> WORK INSTRUCTION
How do the lines below between the ones holding "ring tip: (972, 593)" and "ring mcp: (1216, 433)", inclusive, read? Give them again exactly, with no other lines.
[[ INFORMATION SUPPLIED open ]]
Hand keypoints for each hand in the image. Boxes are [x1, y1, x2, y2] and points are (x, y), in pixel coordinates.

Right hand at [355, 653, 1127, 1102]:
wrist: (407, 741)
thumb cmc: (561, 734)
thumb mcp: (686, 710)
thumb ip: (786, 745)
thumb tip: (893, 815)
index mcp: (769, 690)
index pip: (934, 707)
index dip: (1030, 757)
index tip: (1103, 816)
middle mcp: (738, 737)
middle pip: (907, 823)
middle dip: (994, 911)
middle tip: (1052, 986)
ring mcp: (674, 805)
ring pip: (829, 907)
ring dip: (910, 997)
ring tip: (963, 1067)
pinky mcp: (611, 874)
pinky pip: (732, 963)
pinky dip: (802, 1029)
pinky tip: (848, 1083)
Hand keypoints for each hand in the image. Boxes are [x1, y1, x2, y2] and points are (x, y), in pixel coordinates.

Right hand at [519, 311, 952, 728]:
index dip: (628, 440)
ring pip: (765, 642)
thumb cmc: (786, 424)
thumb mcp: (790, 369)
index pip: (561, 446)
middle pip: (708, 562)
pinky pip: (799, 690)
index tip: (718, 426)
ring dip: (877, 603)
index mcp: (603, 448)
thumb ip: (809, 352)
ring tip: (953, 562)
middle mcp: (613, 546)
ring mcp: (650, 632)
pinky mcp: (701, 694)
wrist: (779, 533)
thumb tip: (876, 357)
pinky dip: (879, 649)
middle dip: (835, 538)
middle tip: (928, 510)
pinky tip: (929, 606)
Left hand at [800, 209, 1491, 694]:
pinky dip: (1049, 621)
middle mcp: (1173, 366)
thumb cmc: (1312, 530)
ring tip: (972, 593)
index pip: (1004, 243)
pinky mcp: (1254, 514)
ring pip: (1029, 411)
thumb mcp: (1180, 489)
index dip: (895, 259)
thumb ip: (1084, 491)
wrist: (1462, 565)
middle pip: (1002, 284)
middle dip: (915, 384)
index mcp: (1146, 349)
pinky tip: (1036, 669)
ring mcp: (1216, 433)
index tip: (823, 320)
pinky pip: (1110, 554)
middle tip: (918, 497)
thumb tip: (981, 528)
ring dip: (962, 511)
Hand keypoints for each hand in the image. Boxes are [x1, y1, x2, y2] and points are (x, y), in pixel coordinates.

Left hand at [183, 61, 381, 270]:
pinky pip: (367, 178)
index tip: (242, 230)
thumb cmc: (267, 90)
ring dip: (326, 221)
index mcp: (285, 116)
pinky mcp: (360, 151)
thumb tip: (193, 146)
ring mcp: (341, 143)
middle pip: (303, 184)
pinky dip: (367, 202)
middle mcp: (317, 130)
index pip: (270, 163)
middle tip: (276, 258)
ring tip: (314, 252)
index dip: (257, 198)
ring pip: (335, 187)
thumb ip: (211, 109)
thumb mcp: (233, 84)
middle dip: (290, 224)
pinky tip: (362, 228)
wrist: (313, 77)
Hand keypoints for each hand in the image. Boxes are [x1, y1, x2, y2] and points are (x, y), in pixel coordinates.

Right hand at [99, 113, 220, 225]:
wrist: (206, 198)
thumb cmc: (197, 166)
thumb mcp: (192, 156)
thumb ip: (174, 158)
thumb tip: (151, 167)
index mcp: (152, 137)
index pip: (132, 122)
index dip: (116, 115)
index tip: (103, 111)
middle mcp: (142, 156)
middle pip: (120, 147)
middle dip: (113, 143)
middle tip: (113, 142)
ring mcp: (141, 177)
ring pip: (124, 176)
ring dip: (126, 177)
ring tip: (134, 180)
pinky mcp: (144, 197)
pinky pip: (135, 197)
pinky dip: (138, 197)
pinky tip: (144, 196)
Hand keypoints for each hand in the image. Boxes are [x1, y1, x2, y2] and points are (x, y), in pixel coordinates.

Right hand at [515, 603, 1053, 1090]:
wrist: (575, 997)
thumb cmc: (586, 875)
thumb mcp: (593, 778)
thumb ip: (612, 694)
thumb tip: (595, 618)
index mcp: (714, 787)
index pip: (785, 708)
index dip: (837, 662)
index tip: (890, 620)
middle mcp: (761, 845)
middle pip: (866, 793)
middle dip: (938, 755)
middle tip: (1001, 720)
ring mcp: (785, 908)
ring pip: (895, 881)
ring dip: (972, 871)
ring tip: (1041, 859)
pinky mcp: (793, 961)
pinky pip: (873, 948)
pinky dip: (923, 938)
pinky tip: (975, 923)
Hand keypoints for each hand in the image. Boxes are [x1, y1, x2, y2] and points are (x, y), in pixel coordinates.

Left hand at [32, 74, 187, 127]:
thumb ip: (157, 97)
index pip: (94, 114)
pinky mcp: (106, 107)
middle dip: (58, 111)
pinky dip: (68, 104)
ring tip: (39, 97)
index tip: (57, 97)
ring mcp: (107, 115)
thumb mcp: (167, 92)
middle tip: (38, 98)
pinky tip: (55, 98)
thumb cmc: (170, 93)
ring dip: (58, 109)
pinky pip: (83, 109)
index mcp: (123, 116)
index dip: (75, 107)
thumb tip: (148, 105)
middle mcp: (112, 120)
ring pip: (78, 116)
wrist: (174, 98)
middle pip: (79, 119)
[[ INFORMATION SUPPLIED closed ]]
> OUTPUT FOR THIS EXERCISE
ring tip: (972, 593)
index pip: (1004, 243)
pinky mcp: (1254, 514)
ring pip: (1029, 411)
thumb mcp: (1180, 489)
index dip: (895, 259)
thumb ip: (1084, 491)
wrist: (1462, 565)
middle pip: (1002, 284)
middle dip: (915, 384)
index mcp: (1146, 349)
pinky tip: (1036, 669)
ring mcp: (1216, 433)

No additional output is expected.